I think some people are misunderstanding me slightly. I 100% agree that it is the parents responsibility for what the kids are allowed to watch and how they interpret it.

For reference, I grew up in a relatively “unsheltered” environment:

-TV kids played “cops and robbers” or “cowboys and indians”, my brother and I played “VC Ambush”.

-I could shoot a gun and drive a car before I was legally able to do either one.

-Since the age of 8 I have broken 11 bones, never any of my own and all without malicious intent.

-I have been hit by a go-kart.

-Oh yeah, we rode bikes without helmets too.

and to my knowledge, I’ve turned out normal.

That said, there has to be a balance struck somewhere. Yes, they should definitely grow up and learn about the real world, but they also need to socialize and play creatively like kids.

Yes, they can learn lessons about discipline, good sportsmanship, fitness, self-defense… but you don’t generally teach calculus to third graders and I’m of the mind that a four-year-old watching blood run out of Edwin Dewees’ head like a leaky faucet or watching Tim Silvia’s arm snap is needlessly exposing them to stuff they can neither understand nor use. I’m not trying to “shield” anyone, just trying to ascertain when it would be better for a child to go play rather than watch someone get choked into unconsciousness.

Thanks for the input.

[quote]otoko wrote:
I think watching mma is fine for kids. Over here families go watch shows live. In the end it is the parent’s responsibility to teach their children right and wrong. [/quote]

Do you notice a voluntary age cutoff? I would assume it would be a waste of money and effort to take a four or five-year-old to see a fight live.

[quote]lucasa wrote:
I think some people are misunderstanding me slightly.

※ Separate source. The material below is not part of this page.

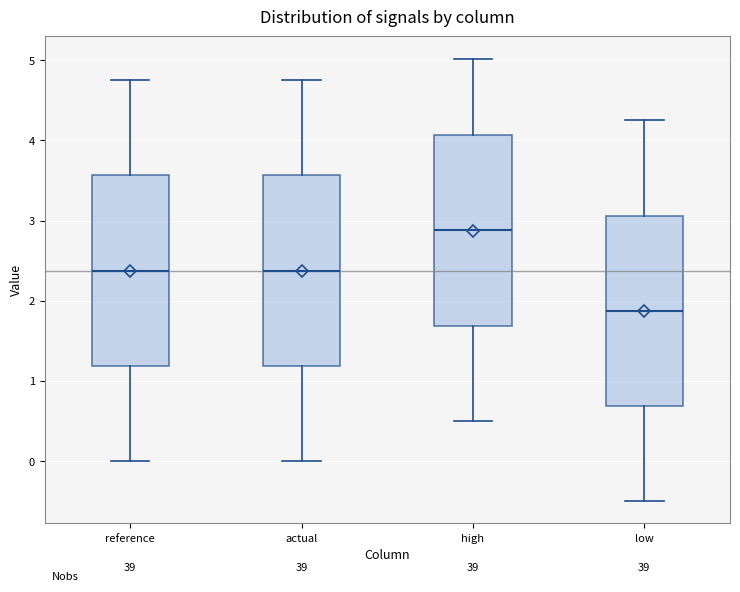

Where does the lower whisker of the box for low end on the y-axis? The values are not printed on the chart, so give them approximately, as read against the axis.

-0.5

I 100% agree that it is the parents responsibility for what the kids are allowed to watch and how they interpret it.

For reference, I grew up in a relatively “unsheltered” environment:

-TV kids played “cops and robbers” or “cowboys and indians”, my brother and I played “VC Ambush”.

-I could shoot a gun and drive a car before I was legally able to do either one.

-Since the age of 8 I have broken 11 bones, never any of my own and all without malicious intent.

-I have been hit by a go-kart.

-Oh yeah, we rode bikes without helmets too.

and to my knowledge, I’ve turned out normal.

That said, there has to be a balance struck somewhere. Yes, they should definitely grow up and learn about the real world, but they also need to socialize and play creatively like kids.

Yes, they can learn lessons about discipline, good sportsmanship, fitness, self-defense… but you don’t generally teach calculus to third graders and I’m of the mind that a four-year-old watching blood run out of Edwin Dewees’ head like a leaky faucet or watching Tim Silvia’s arm snap is needlessly exposing them to stuff they can neither understand nor use. I’m not trying to “shield” anyone, just trying to ascertain when it would be better for a child to go play rather than watch someone get choked into unconsciousness.

Thanks for the input.[/quote]

I think if the kid starts showing a genuine interest in the sport that might be a good time. I was watching some UFC fights on youtube and my son walked up behind me and said “watcha’ watchin’?”. I told him it was MMA. He sat there and watched and was totally focused on the fight. When it was over he asked to watch another.

I made sure the fights weren’t ones where guys REALLY got hurt. However the PPV event over Christmas he watched was the one where Forrest Griffen got his head pounded in. That one looked pretty bad. My parents were watching it with us and were totally offended (their first MMA fight).

[quote]lucasa wrote:
otoko wrote:
I think watching mma is fine for kids. Over here families go watch shows live. In the end it is the parent’s responsibility to teach their children right and wrong.

Do you notice a voluntary age cutoff? I would assume it would be a waste of money and effort to take a four or five-year-old to see a fight live.[/quote]

I would say about 5 years old. That is also about the cut-off I see for kids doing submission wrestling, bjj and similar sports.